In its continued efforts against tax evasion, the Financial Crimes Enforcement Network (FinCEN) has introduced new rules regarding ownership disclosure for U.S. entities. Seasoned expats and digital nomads will recognize the FinCEN stamp from their regular FBAR submissions alongside their tax returns, especially those reporting foreign bank accounts.
Rule Summary: FinCEN now mandates companies to disclose beneficial ownership details through the
Beneficial Ownership Information (BOI) Report.
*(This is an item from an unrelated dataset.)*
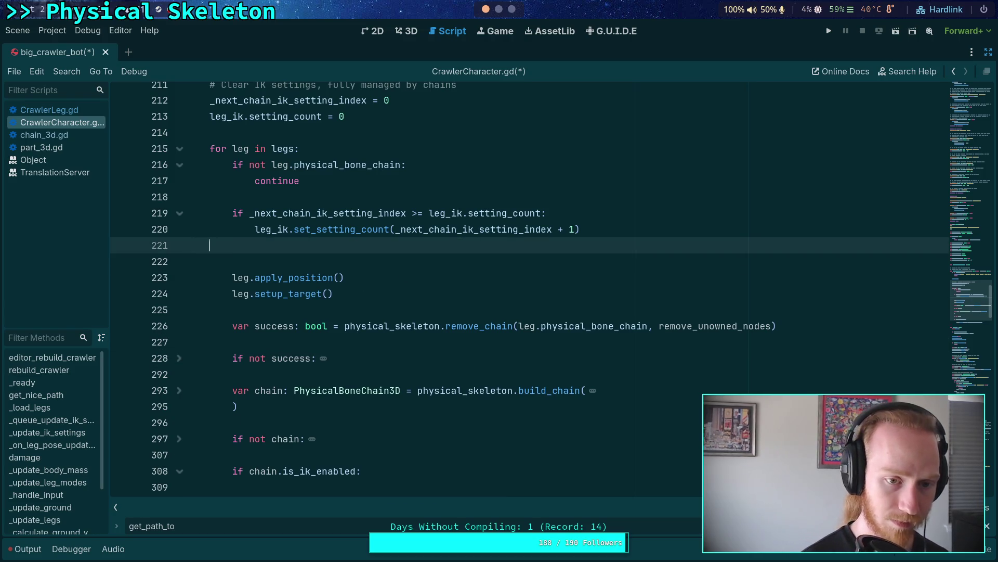
key(ctrl+v)
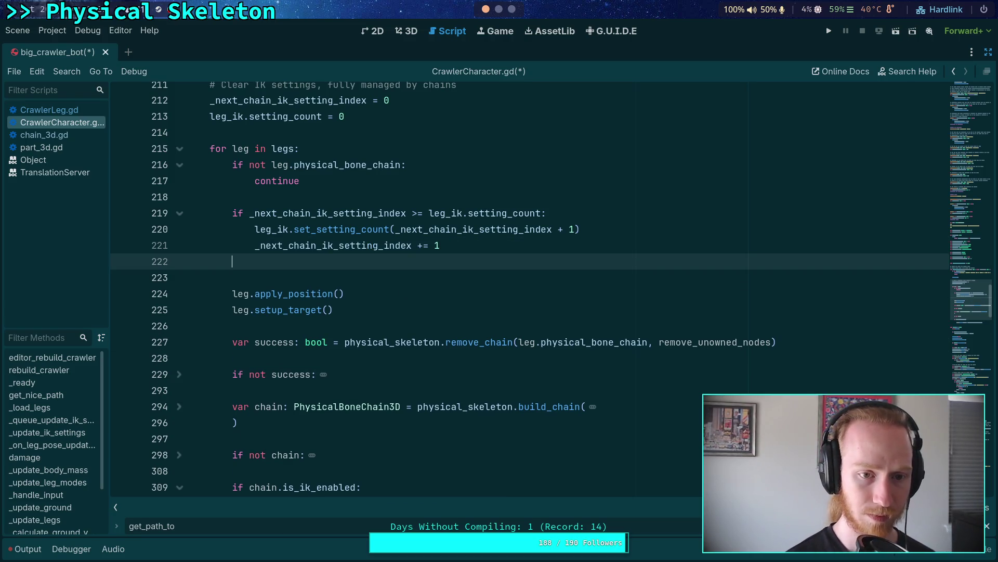
click(316, 246)
key(shift+Tab)
scroll(343, 311, up, 2)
One might wonder why the IRS and FinCEN, both under the Treasury's purview, aren't simply consolidating and sharing this information.
Who Should Report:
Domestic Entities: This includes U.S. corporations, limited liability companies (LLCs), partnerships and other entities established by the filing of formation documents with a state or similar authority as per state or Indian tribal laws.
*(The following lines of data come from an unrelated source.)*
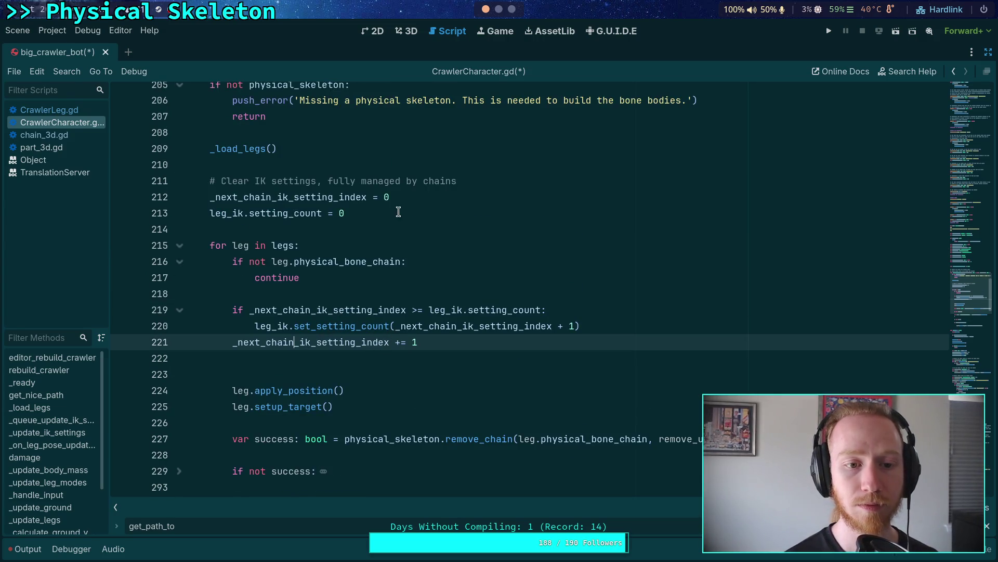
Step: Change the counter's starting value on line 212 to -1 and remove the leftover blank line
double_click(385, 197)
text(-1)
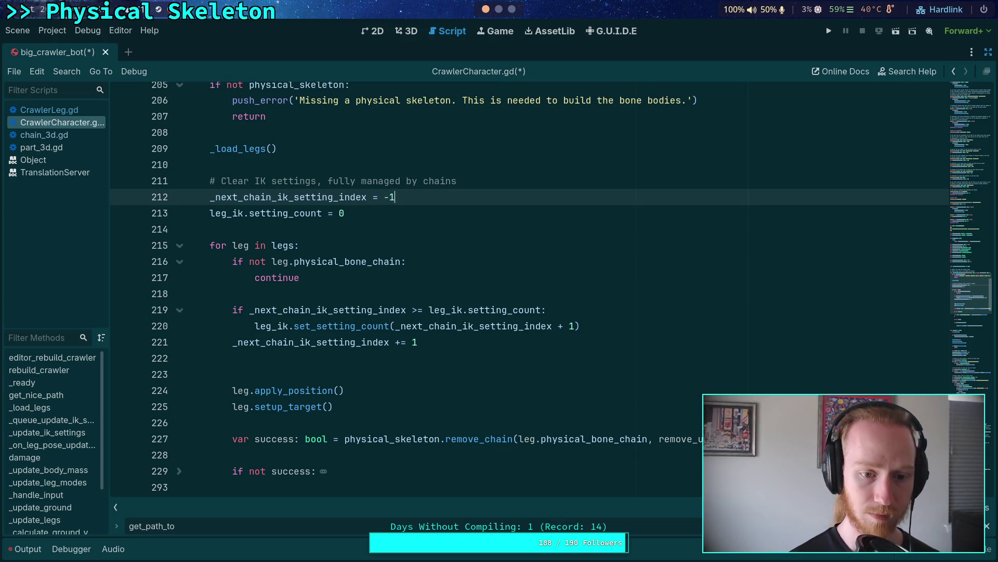
click(316, 342)
key(alt+Up)
key(alt+Up)
key(alt+Up)
key(alt+Down)
key(Down)
key(Down)
key(Down)
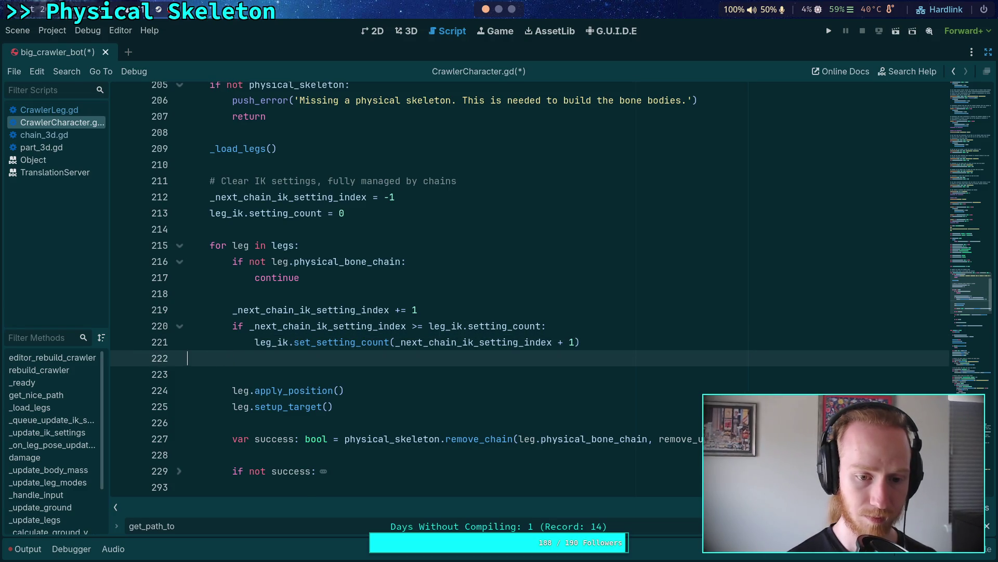
key(BackSpace)
Step: Strip the _next prefix from the counter name on lines 212 and 219
double_click(331, 306)
click(301, 309)
click(232, 196)
key(BackSpace)
key(BackSpace)
key(BackSpace)
mouse_move(238, 318)
mouse_down()
mouse_move(266, 318)
mouse_move(281, 336)
mouse_up()
key(BackSpace)
key(BackSpace)
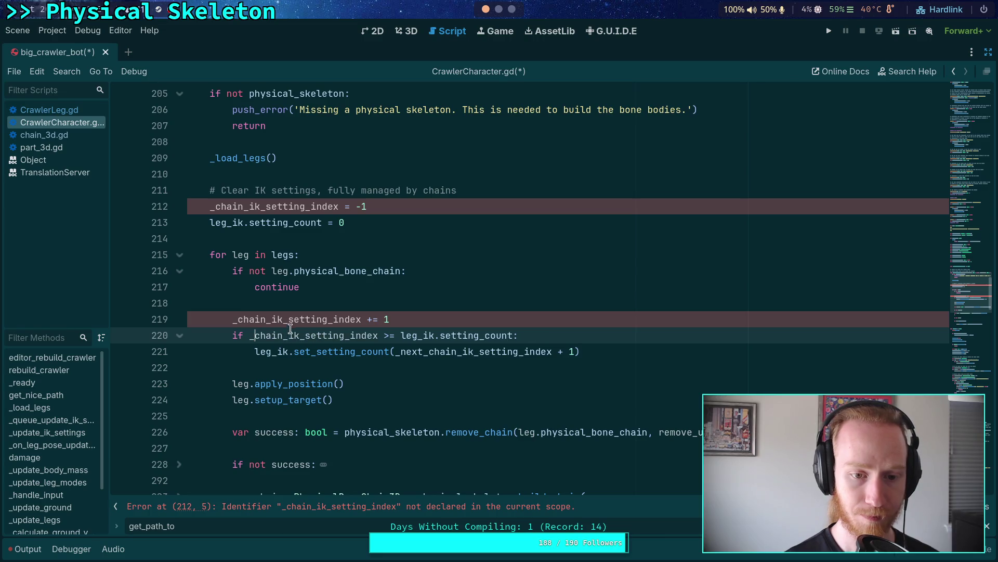
Step: Search the script for the counter's uses and strip its _next_ prefix on line 310
scroll(289, 304, up, 15)
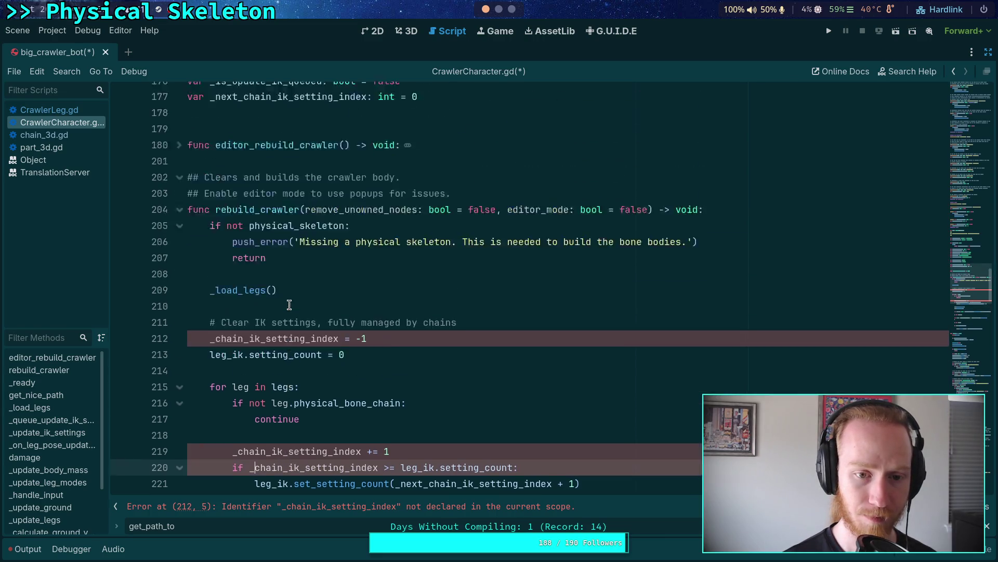
scroll(281, 296, down, 5)
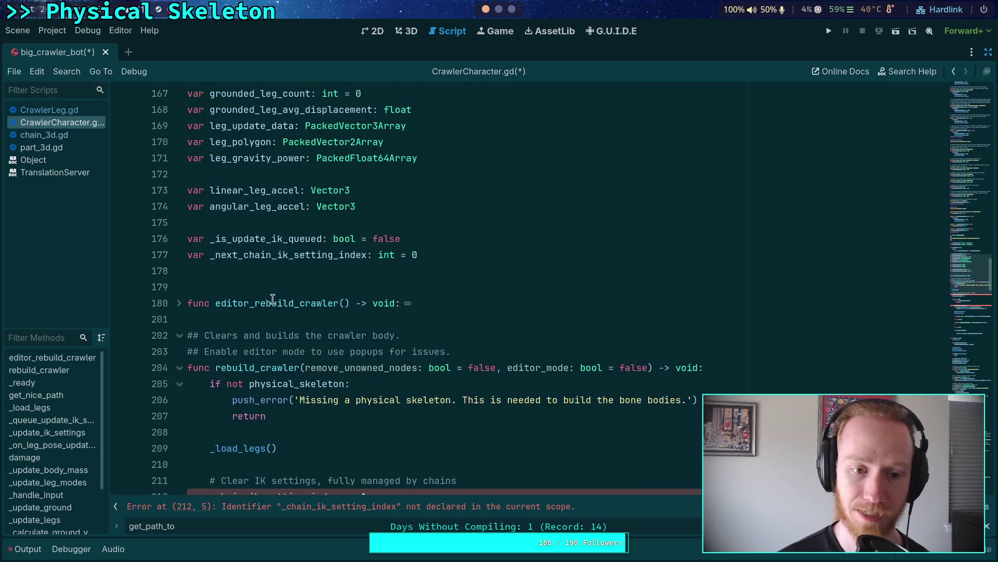
double_click(279, 254)
key(ctrl+f)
Foreign Reporting Companies: Companies formed in accordance with foreign country laws but treated as a corporation or LLC for U.S. tax objectives and registered to conduct business in any state or tribal jurisdiction.
Definition of Beneficial Owner: This refers to an individual who:
Directly or indirectly has significant control over a reporting entity.
Holds or controls at least 25% of the entity's ownership interests. Substantial control usually means the ability to make major decisions for the entity.
Information Reported:
Companies must provide the following information about beneficial owners:
Name
Birthdate
Address
A unique ID, accompanied by a photo (and not that flattering selfie from last summer).
Report Submission Deadlines: Entities established or registered before January 1, 2024, have until January 1, 2025, to submit their initial reports. Those founded or registered after January 1, 2024, have 30 days following their notification to file their inaugural reports.